Elle avait été choisie.
La nourriture avait un autre goût, ce matin-là. Plus profond, moins insipide. La saveur de la fin, probablement...
Any lui faisait face. Elle lui avait annoncé la nouvelle d'une voix calme, sans pouvoir le regarder. Il avait saisi sa main et elle avait trouvé le courage de lever les yeux.
Il n'y eut ni cris, ni larmes. Juste la douloureuse résignation et la tendresse infinie.
Ils se noyaient dans le regard de l'autre, se noyaient dans l'éphémère fragilité de l'instant.
– Lâchez-vous !
L'ordre avait claqué dans le silence du réfectoire.
Les contacts physiques entre Esprits étaient interdits. Pas d'exception.
Leurs mains se séparèrent, de même que leurs yeux.
L'instant était brisé. La dernière journée commençait.
Ilsë songea que bientôt, elle serait libérée des consignes mortifères du centre.
Certains disaient qu'une autre vie les attendaient après l'Opération, une vie qui leur appartenait, une vie qu'on ne leur volait pas. Elle-même ne savait pas quoi penser. Elle attendait.
Cela faisait près de vingt ans qu'elle attendait...
Ils quittèrent le réfectoire pour rejoindre leurs occupations de la journée. Les garçons travaillaient leurs muscles et développaient leur intelligence tandis que les filles exerçaient leur esprit et affinaient leur silhouette.
Plus les Esprits étaient esthétiquement beaux, bien éduqués, ou agiles en société, plus ils valaient cher.

Ilsë n'avait jamais connu que le centre. Ses parents l'avaient échangée contre une vie meilleure lorsqu'elle était encore bébé. Le centre l'avait nourrie et éduquée.
Le centre avait fait d'elle un Esprit, une marchandise.
– Ilsë, parloir.
Juste un prénom. À quoi bon donner davantage d'identité à des êtres qui dépassaient rarement la trentaine ? Elle avait entendu dire qu'ils portaient des numéros, avant. Jusqu'à ce que cela ne choque les clients. Maintenant, ils avaient le droit à un prénom. Elle s'était souvent demandé qui avait choisi le sien...
Une femme l'attendait dans le parloir. Elle devait avoir la quarantaine, c'était jeune pour choisir l'Opération. Ilsë regretta soudain plus fort d'avoir été choisie par une personne aussi insipide et soucieuse de son apparence. Elle troquerait probablement rapidement son corps pour un autre.
– Parle-moi de moi, l'engagea la femme en lui souriant.
La jeune fille n'aimait pas ce sourire. Trop rayonnant pour être chaleureux, trop large pour être sincère. Trop égoïste.
– J'ai vingt ans. Le centre m'a appris à lire, compter et écrire. Je sais également chanter et jouer de quatre instruments de musique. Mes cheveux sont naturellement châtains, mais nous avons testé plusieurs couleurs et il s'avère que le blond que je porte actuellement met davantage mon visage en valeur.

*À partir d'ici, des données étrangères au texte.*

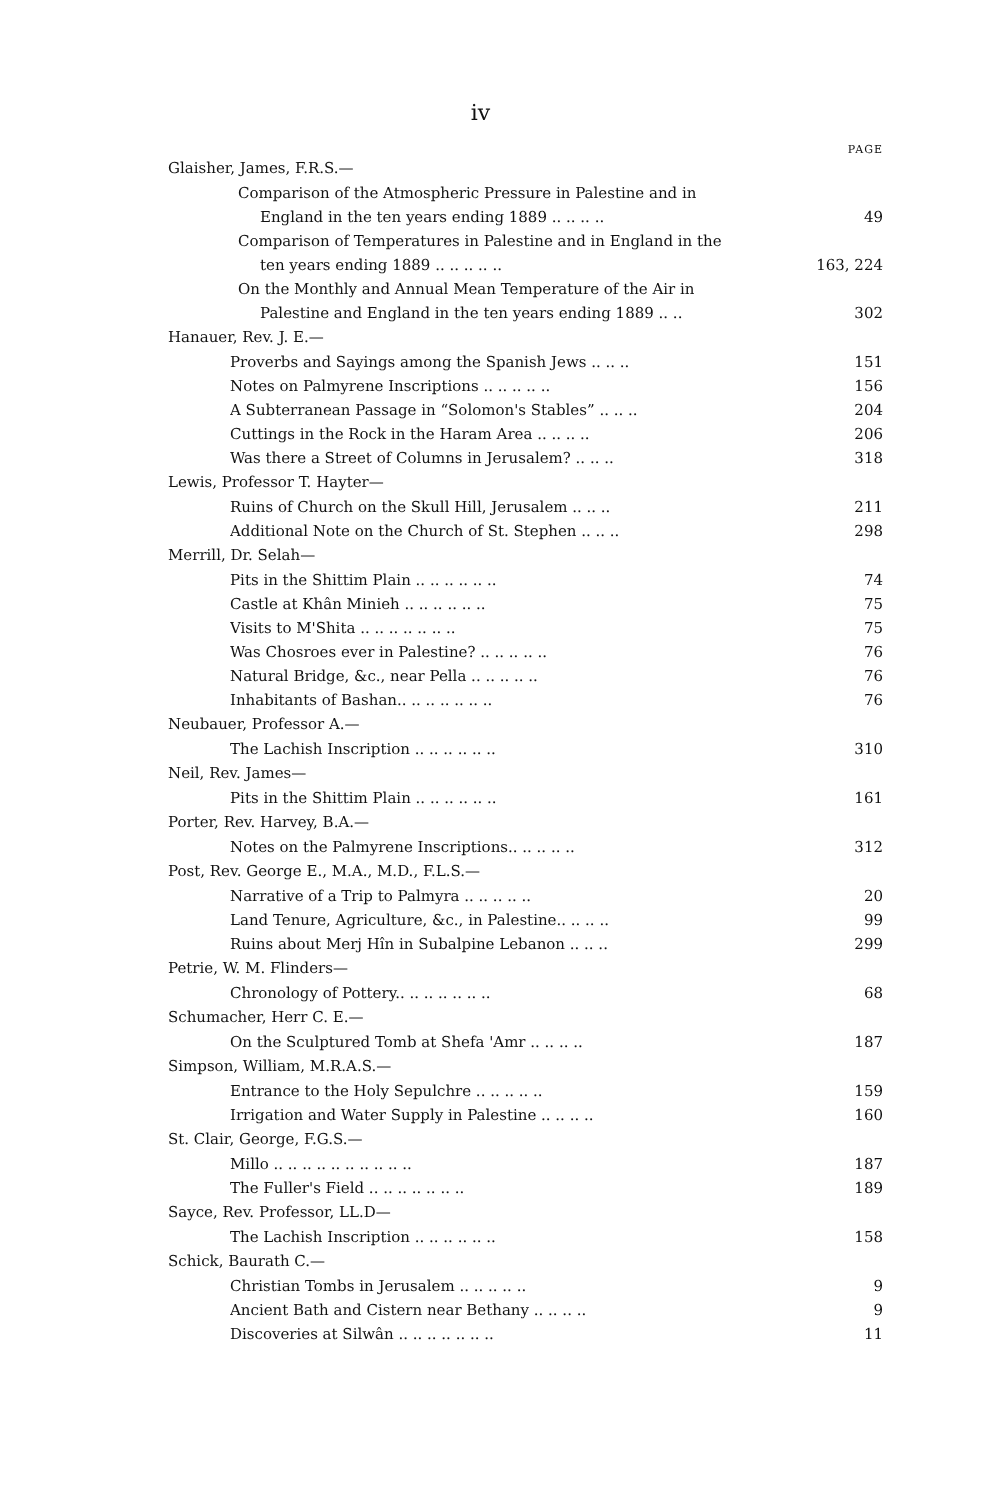iv
PAGE
Glaisher, James, F.R.S.—
Comparison of the Atmospheric Pressure in Palestine and in
England in the ten years ending 1889 .. .. .. .. 49
Comparison of Temperatures in Palestine and in England in the
ten years ending 1889 .. .. .. .. .. 163, 224
On the Monthly and Annual Mean Temperature of the Air in
Palestine and England in the ten years ending 1889 .. .. 302
Hanauer, Rev. J. E.—
Proverbs and Sayings among the Spanish Jews .. .. .. 151
Notes on Palmyrene Inscriptions .. .. .. .. .. 156
A Subterranean Passage in “Solomon's Stables” .. .. .. 204
Cuttings in the Rock in the Haram Area .. .. .. .. 206
Was there a Street of Columns in Jerusalem? .. .. .. 318
Lewis, Professor T. Hayter—
Ruins of Church on the Skull Hill, Jerusalem .. .. .. 211
Additional Note on the Church of St. Stephen .. .. .. 298
Merrill, Dr. Selah—
Pits in the Shittim Plain .. .. .. .. .. .. 74
Castle at Khân Minieh .. .. .. .. .. .. 75
Visits to M'Shita .. .. .. .. .. .. .. 75
Was Chosroes ever in Palestine? .. .. .. .. .. 76
Natural Bridge, &c., near Pella .. .. .. .. .. 76
Inhabitants of Bashan.. .. .. .. .. .. .. 76
Neubauer, Professor A.—
The Lachish Inscription .. .. .. .. .. .. 310
Neil, Rev. James—
Pits in the Shittim Plain .. .. .. .. .. .. 161
Porter, Rev. Harvey, B.A.—
Notes on the Palmyrene Inscriptions.. .. .. .. .. 312
Post, Rev. George E., M.A., M.D., F.L.S.—
Narrative of a Trip to Palmyra .. .. .. .. .. 20
Land Tenure, Agriculture, &c., in Palestine.. .. .. .. 99
Ruins about Merj Hîn in Subalpine Lebanon .. .. .. 299
Petrie, W. M. Flinders—
Chronology of Pottery.. .. .. .. .. .. .. 68
Schumacher, Herr C. E.—
On the Sculptured Tomb at Shefa 'Amr .. .. .. .. 187
Simpson, William, M.R.A.S.—
Entrance to the Holy Sepulchre .. .. .. .. .. 159
Irrigation and Water Supply in Palestine .. .. .. .. 160
St. Clair, George, F.G.S.—
Millo .. .. .. .. .. .. .. .. .. .. 187
The Fuller's Field .. .. .. .. .. .. .. 189
Sayce, Rev. Professor, LL.D—
The Lachish Inscription .. .. .. .. .. .. 158
Schick, Baurath C.—
Christian Tombs in Jerusalem .. .. .. .. .. 9
Ancient Bath and Cistern near Bethany .. .. .. .. 9
Discoveries at Silwân .. .. .. .. .. .. .. 11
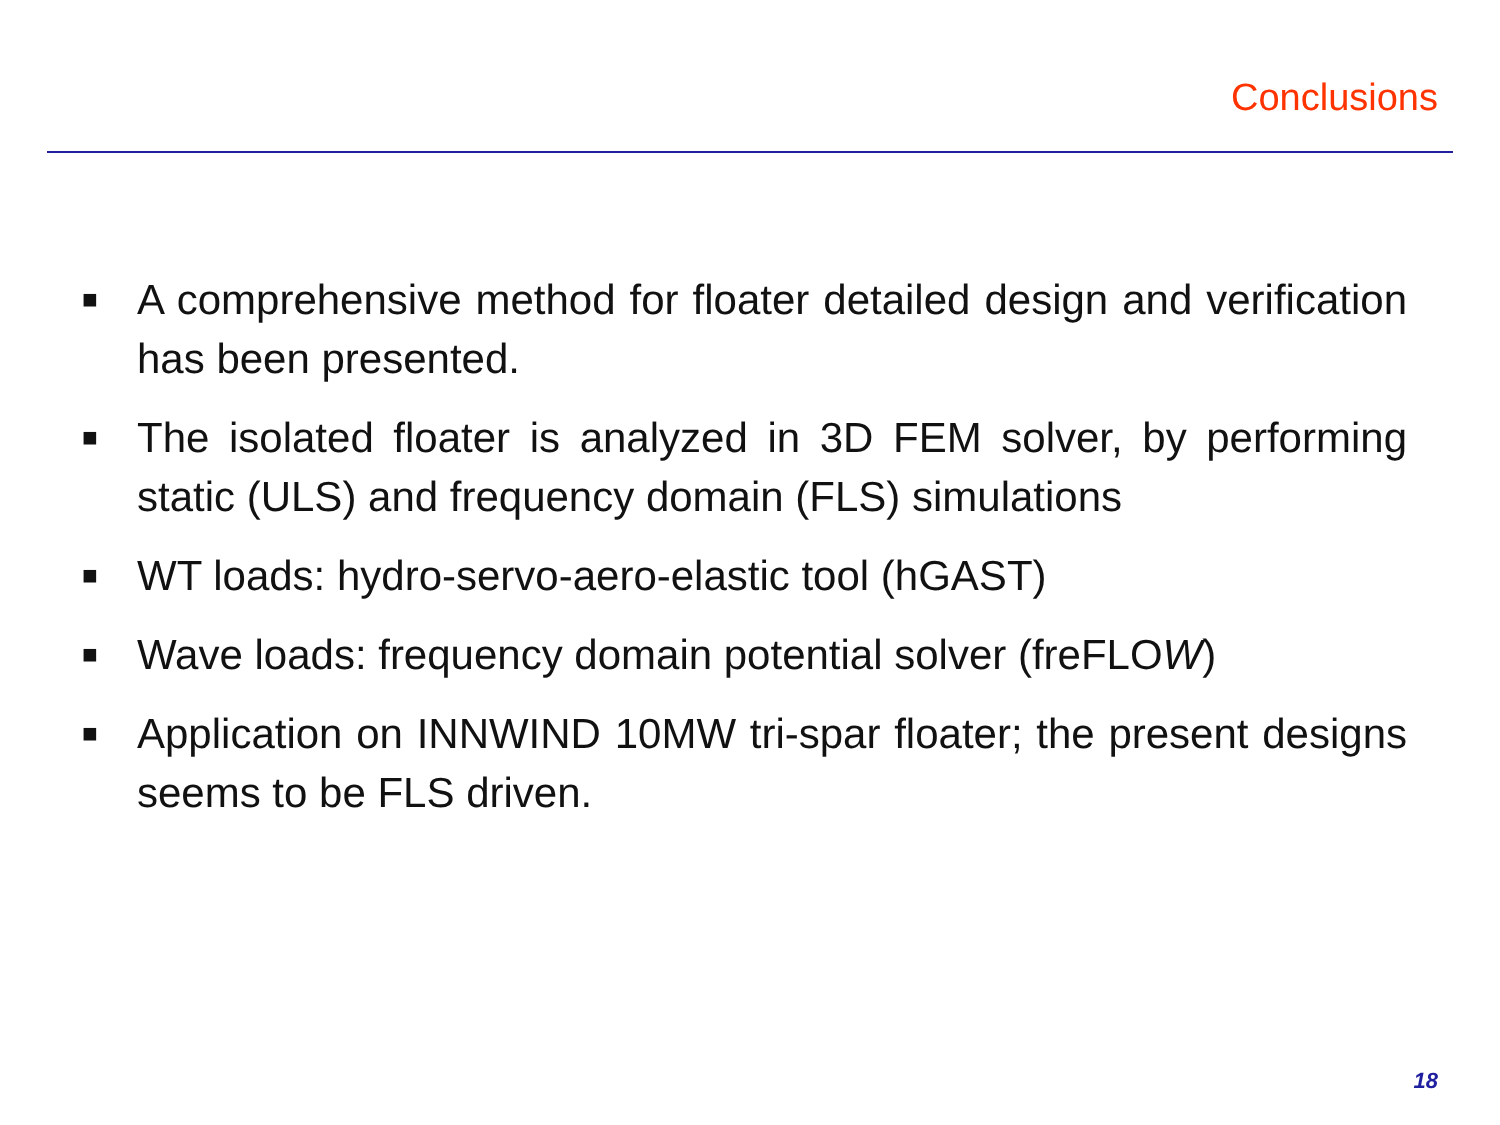Conclusions
■ A comprehensive method for floater detailed design and verification has been presented.
■ The isolated floater is analyzed in 3D FEM solver, by performing static (ULS) and frequency domain (FLS) simulations
■ WT loads: hydro-servo-aero-elastic tool (hGAST)
■ Wave loads: frequency domain potential solver (freFLOW)
■ Application on INNWIND 10MW tri-spar floater; the present designs seems to be FLS driven.
18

Ilsë employait le ton monocorde que lui avait enseigné le centre pour réciter la présentation mille fois répétée.
– Qu'en pensez-vous ? demanda l'un des responsables du centre en s'approchant d'elles d'un pas souple.
– Elle est parfaite ! répondit la femme. Il faudra reprendre cette coupe de cheveux avant l'Opération, c'est d'une banalité affligeante !
– Nous évitons de trop soigner leur apparence au quotidien. Ils ne faut pas qu'ils développent des goûts trop marqués avant d'être vendus. Cela peut gêner la personnalité du client...
Ils parlaient comme si elle n'était pas là. Ceux qui n'étaient pas des responsables n'étaient que des objets.
– ...Ilsë a goûté à une grande variété d'aliments, cela vous permettra de tout apprécier lorsque vous serez installée dans son corps. Est-ce votre première Opération ?
– Oui. Comment cela se passe-t-il ?
– Vous n'avez pas à vous inquiétez. Vous vous endormirez dans un corps fatigué et vous réveillerez dans ce superbe jeune corps. Il a été très demandé, savez-vous ? Vous avez beaucoup de chance d'avoir pu l'acquérir... Entre son physique et le soin apporté à son éducation, c'est véritablement l'un de nos meilleurs modèles.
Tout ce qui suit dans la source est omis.